- [Try it] Arrange every line of the data below as a Markdown table with the columns "No." and "Line," numbering the rows in order and leaving out any blank lines.

++++ Data to use

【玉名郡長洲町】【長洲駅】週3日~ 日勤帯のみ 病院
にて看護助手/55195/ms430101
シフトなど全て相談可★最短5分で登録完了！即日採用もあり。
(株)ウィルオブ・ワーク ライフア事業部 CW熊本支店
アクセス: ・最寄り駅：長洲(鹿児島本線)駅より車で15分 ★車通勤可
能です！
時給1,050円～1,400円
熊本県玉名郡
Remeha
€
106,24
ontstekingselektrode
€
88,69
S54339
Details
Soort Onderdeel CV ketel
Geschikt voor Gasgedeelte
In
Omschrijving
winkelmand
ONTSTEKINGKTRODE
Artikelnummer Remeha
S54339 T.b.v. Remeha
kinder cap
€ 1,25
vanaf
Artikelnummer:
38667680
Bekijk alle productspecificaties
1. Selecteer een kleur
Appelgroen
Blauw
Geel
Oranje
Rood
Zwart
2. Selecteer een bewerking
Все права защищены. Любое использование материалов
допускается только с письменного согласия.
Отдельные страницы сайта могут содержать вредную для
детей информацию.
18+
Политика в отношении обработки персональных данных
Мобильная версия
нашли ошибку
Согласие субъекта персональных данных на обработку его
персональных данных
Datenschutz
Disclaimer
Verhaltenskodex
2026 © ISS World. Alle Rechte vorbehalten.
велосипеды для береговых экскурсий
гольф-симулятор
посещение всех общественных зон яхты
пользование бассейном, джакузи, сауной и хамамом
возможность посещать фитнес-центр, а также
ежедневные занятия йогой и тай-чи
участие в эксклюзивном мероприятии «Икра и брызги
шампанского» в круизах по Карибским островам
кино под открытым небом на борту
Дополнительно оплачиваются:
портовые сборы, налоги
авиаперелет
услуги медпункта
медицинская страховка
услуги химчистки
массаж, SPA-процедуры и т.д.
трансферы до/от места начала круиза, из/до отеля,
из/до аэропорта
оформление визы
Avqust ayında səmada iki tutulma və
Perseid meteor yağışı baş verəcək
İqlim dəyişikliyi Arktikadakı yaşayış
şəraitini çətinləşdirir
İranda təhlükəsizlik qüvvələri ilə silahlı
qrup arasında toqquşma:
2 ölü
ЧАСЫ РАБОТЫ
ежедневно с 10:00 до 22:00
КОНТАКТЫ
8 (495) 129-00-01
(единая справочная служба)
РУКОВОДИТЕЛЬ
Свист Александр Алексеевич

++++++++

- [Answer to the exercise]
| No. | Line |
|---|---|
| 1 | 【玉名郡長洲町】【長洲駅】週3日~ 日勤帯のみ 病院 |
| 2 | にて看護助手/55195/ms430101 |
| 3 | シフトなど全て相談可★最短5分で登録完了！即日採用もあり。 |
| 4 | (株)ウィルオブ・ワーク ライフア事業部 CW熊本支店 |
| 5 | アクセス: ・最寄り駅：長洲(鹿児島本線)駅より車で15分 ★車通勤可 |
| 6 | 能です！ |
| 7 | 時給1,050円～1,400円 |
| 8 | 熊本県玉名郡 |
| 9 | Remeha |
| 10 | € |
| 11 | 106,24 |
| 12 | ontstekingselektrode |
| 13 | € |
| 14 | 88,69 |
| 15 | S54339 |
| 16 | Details |
| 17 | Soort Onderdeel CV ketel |
| 18 | Geschikt voor Gasgedeelte |
| 19 | In |
| 20 | Omschrijving |
| 21 | winkelmand |
| 22 | ONTSTEKINGKTRODE |
| 23 | Artikelnummer Remeha |
| 24 | S54339 T.b.v. Remeha |
| 25 | kinder cap |
| 26 | € 1,25 |
| 27 | vanaf |
| 28 | Artikelnummer: |
| 29 | 38667680 |
| 30 | Bekijk alle productspecificaties |
| 31 | 1. Selecteer een kleur |
| 32 | Appelgroen |
| 33 | Blauw |
| 34 | Geel |
| 35 | Oranje |
| 36 | Rood |
| 37 | Zwart |
| 38 | 2. Selecteer een bewerking |
| 39 | Все права защищены. Любое использование материалов |
| 40 | допускается только с письменного согласия. |
| 41 | Отдельные страницы сайта могут содержать вредную для |
| 42 | детей информацию. |
| 43 | 18+ |
| 44 | Политика в отношении обработки персональных данных |
| 45 | Мобильная версия |
| 46 | нашли ошибку |
| 47 | Согласие субъекта персональных данных на обработку его |
| 48 | персональных данных |
| 49 | Datenschutz |
| 50 | Disclaimer |
| 51 | Verhaltenskodex |
| 52 | 2026 © ISS World. Alle Rechte vorbehalten. |
| 53 | велосипеды для береговых экскурсий |
| 54 | гольф-симулятор |
| 55 | посещение всех общественных зон яхты |
| 56 | пользование бассейном, джакузи, сауной и хамамом |
| 57 | возможность посещать фитнес-центр, а также |
| 58 | ежедневные занятия йогой и тай-чи |
| 59 | участие в эксклюзивном мероприятии «Икра и брызги |
| 60 | шампанского» в круизах по Карибским островам |
| 61 | кино под открытым небом на борту |
| 62 | Дополнительно оплачиваются: |
| 63 | портовые сборы, налоги |
| 64 | авиаперелет |
| 65 | услуги медпункта |
| 66 | медицинская страховка |
| 67 | услуги химчистки |
| 68 | массаж, SPA-процедуры и т.д. |
| 69 | трансферы до/от места начала круиза, из/до отеля, |
| 70 | из/до аэропорта |
| 71 | оформление визы |
| 72 | Avqust ayında səmada iki tutulma və |
| 73 | Perseid meteor yağışı baş verəcək |
| 74 | İqlim dəyişikliyi Arktikadakı yaşayış |
| 75 | şəraitini çətinləşdirir |
| 76 | İranda təhlükəsizlik qüvvələri ilə silahlı |
| 77 | qrup arasında toqquşma: |
| 78 | 2 ölü |
| 79 | ЧАСЫ РАБОТЫ |
| 80 | ежедневно с 10:00 до 22:00 |
| 81 | КОНТАКТЫ |
| 82 | 8 (495) 129-00-01 |
| 83 | (единая справочная служба) |
| 84 | РУКОВОДИТЕЛЬ |
| 85 | Свист Александр Алексеевич |